• [Working data]
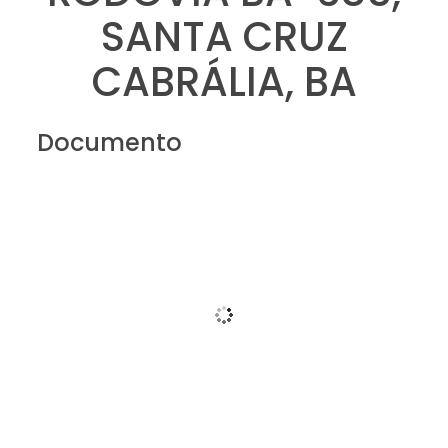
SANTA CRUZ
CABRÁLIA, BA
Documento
--
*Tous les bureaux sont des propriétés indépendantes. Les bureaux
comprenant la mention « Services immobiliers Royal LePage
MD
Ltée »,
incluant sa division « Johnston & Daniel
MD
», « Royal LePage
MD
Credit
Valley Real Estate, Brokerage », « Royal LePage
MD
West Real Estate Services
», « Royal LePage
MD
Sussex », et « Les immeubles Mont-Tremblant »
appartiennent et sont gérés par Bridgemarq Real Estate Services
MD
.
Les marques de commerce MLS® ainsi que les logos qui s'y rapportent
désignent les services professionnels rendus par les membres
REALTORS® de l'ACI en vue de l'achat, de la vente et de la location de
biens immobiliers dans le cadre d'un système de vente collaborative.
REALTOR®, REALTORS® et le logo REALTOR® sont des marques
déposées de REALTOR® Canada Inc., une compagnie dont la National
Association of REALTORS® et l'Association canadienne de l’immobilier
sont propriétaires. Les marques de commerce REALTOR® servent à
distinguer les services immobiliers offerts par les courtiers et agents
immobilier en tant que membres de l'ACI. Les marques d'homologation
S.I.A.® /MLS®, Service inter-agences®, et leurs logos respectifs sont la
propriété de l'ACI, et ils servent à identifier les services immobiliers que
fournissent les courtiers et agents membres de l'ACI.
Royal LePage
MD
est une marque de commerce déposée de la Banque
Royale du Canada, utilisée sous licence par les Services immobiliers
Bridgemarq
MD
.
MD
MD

• [Task description]
Above are the entries. Output exactly the lines beginning with the line that has "incluant sa division" and ending with the line that has "Les marques de commerce MLS®".

• [Solution to this task]
incluant sa division « Johnston & Daniel
MD
», « Royal LePage
MD
Credit
Valley Real Estate, Brokerage », « Royal LePage
MD
West Real Estate Services
», « Royal LePage
MD
Sussex », et « Les immeubles Mont-Tremblant »
appartiennent et sont gérés par Bridgemarq Real Estate Services
MD
.
Les marques de commerce MLS® ainsi que les logos qui s'y rapportent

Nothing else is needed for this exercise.